# Ufermatte?



## toyotamartin (3. Apr. 2008)

Hallo Teichfreunde,stehe vor folgender Entscheidung:habe beim Bau unseres Teiches wegen des fesigen Untergrundes das Aushubmaterial tw als Damm verwenden müssen um auf eine ordentliche Tiefe zu kommen(2,3m).Außen also zur Wiese haben wir Schotter und flache Steine angeschüttet,das hält auch jetzt noch ,nach 4 Jahren sehr gut und sieht auch top aus.Aber auf der Wasserseite haben wir uns immer noch zu nichts entscheiden können,die Wände sind eigentlich,weil als Damm,sehr steil,das Wasser langt fast bis zum Rand,doch da sind stellenweise 20-50 cm wo man die kahle grüne Folie sieht.Das sieht nicht gut aus und schadet auch der Folie mit der Zeit.Frage:was gibst noch außer der Böschungsmatte von Naturagart,und welche Erfahrungen habt ihr damit gemacht,oder mit anderen Produkten?Martin


----------



## karsten. (3. Apr. 2008)

*AW: Ufermatte?*

Bilder ! ?


----------



## axel (3. Apr. 2008)

*AW: Ufermatte?*

Hallo Martin !

Ich hab mir gestern einen Kunstrasen gehohlt mit meinem Auto , da war nachher viel Abrieb in meinem Auto . Einen frischen Kunstrasen würde ich nicht in den Teich legen .
Ich hab meine Ufermatte dort gekauft .
http://cgi.ebay.de/Ufermatte-5-0-m-...yZ119708QQssPageNameZWDVWQQrdZ1QQcmdZViewItem
Ruf dort einfach an , sage welche Abmaße Du brauchtst und laß Dir den Preis sagen .
Die Reststücke sind aber am günstigsten wenn wenig mitbieten  

Gruß 

axel


----------



## günter-w (3. Apr. 2008)

*AW: Ufermatte?*

Hallo Martein ich würde den oberen Bereich mit Steinen kaschieren. Ein Bankett schaffen ca 70cm tief und dann mit Steinen von innen die Folie schützen. Das ist einfach eine Möglichkeit, ob das bei dir geht weis ich nicht da ich dein Teich nicht kenne. Bilder oder Teichprofilskizze währen da schon hilfreich.


----------



## toyotamartin (4. Apr. 2008)

*AW: Ufermatte?*

Hier ein Bild ca 2 jahre alt,Wasserstand jetzt deutlich höher,auch mehr Steinplatten auf der Dammkrone verlegt.

## AUFGABEN
#1 Gib die Diskussion über die Ufermatte in zwei Sätzen wieder.
#2 Beantworte anhand der Diskussion über die Ufermatte diese Fragen:
(a) Welche Tiefe erreicht der Teich?
(b) Seit wie vielen Jahren hält die Schüttung aus Schotter und flachen Steinen auf der Außenseite?
(c) Wie alt ist das Bild, das der Teichbesitzer später zeigt?

## AUFLISTUNG
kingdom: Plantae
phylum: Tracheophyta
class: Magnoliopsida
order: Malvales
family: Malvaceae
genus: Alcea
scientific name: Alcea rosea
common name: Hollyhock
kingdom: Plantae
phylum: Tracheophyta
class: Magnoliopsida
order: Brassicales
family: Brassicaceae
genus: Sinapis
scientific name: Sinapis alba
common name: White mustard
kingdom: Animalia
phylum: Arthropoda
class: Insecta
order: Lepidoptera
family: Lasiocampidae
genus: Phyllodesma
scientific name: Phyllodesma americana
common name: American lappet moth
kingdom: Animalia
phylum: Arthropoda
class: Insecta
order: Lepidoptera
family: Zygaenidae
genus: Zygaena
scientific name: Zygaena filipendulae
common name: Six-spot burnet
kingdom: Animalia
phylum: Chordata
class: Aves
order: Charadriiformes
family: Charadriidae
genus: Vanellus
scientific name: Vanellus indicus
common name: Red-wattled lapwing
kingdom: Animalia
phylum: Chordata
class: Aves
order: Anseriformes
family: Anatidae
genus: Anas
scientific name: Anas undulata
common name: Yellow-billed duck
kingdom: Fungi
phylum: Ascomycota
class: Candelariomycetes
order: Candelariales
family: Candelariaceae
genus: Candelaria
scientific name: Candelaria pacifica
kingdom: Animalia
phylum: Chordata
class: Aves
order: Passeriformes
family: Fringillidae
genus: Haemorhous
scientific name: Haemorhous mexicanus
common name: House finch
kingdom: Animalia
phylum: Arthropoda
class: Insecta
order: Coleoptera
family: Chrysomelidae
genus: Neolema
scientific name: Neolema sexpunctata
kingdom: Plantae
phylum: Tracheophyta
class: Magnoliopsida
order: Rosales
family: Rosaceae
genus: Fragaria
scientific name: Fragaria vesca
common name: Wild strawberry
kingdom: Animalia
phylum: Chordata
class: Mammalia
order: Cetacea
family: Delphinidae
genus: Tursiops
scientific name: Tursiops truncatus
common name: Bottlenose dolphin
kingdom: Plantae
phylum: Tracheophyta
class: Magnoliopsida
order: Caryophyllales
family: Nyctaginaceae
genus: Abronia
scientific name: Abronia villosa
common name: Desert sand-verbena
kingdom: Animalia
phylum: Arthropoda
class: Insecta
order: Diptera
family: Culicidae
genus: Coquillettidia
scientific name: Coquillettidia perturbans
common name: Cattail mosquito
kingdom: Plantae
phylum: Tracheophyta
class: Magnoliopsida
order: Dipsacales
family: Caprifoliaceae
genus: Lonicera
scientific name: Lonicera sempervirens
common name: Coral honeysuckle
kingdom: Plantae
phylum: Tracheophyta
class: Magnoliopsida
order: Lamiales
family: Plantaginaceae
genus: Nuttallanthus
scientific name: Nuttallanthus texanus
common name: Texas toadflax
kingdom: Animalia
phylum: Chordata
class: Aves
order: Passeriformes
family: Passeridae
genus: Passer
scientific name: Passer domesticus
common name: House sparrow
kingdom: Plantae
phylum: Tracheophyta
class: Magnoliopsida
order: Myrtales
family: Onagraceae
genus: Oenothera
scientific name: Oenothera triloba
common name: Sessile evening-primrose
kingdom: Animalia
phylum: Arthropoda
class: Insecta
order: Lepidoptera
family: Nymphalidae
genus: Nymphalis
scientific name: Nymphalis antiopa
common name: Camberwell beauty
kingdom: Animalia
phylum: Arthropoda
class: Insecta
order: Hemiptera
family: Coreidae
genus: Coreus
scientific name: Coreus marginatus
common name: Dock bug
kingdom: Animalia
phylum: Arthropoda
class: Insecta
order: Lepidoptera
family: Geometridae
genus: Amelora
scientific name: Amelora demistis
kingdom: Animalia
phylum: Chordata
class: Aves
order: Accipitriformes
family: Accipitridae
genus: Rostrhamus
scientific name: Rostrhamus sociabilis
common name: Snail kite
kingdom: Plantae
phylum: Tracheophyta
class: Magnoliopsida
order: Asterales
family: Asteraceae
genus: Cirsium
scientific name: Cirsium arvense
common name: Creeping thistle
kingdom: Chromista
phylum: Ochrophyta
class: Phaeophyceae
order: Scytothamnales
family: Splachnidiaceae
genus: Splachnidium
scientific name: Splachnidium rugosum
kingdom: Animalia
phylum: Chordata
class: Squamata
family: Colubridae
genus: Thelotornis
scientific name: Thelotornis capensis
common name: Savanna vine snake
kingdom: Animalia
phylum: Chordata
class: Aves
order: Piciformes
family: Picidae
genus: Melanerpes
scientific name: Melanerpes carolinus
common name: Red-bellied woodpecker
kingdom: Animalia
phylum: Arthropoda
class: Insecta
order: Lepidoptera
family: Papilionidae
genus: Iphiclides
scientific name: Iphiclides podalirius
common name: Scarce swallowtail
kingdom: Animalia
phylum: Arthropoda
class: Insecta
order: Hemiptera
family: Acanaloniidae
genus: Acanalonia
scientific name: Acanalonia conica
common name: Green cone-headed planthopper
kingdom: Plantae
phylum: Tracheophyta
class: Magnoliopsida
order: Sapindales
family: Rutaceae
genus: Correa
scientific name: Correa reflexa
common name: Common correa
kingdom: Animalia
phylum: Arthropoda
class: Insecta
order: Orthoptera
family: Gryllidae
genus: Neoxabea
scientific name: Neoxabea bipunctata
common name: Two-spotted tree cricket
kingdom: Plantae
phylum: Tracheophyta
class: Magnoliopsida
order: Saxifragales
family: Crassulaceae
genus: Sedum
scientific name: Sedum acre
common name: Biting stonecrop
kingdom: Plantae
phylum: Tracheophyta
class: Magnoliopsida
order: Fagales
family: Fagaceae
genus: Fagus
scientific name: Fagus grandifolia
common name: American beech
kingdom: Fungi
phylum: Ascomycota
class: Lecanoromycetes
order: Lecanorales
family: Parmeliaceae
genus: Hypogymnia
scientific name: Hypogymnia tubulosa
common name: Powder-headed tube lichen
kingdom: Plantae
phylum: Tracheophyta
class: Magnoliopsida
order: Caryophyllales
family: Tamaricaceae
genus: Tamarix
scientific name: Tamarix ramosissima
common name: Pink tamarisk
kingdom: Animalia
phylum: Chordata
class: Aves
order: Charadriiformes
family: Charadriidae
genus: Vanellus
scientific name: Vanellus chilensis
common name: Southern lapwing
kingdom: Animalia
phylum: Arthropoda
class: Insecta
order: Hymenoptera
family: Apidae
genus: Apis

## ERGEBNISSE JE AUFGABE
#1 Ein Teichbesitzer sucht nach Alternativen zur Böschungsmatte von Naturagart, weil an den steilen Dammwänden seines Teichs auf der Wasserseite stellenweise 20 bis 50 cm kahle Folie zu sehen sind, was nicht gut aussieht und der Folie schadet. Ein Antwortender rät davon ab, frischen Kunstrasen in den Teich zu legen, und nennt den Ort, an dem er seine Ufermatte gekauft hat, ein anderer schlägt vor, ein etwa 70 cm tiefes Bankett zu schaffen und die Folie von innen mit Steinen zu schützen.

#2
(a) 2,3 m
(b) Seit 4 Jahren
(c) Ca. 2 Jahre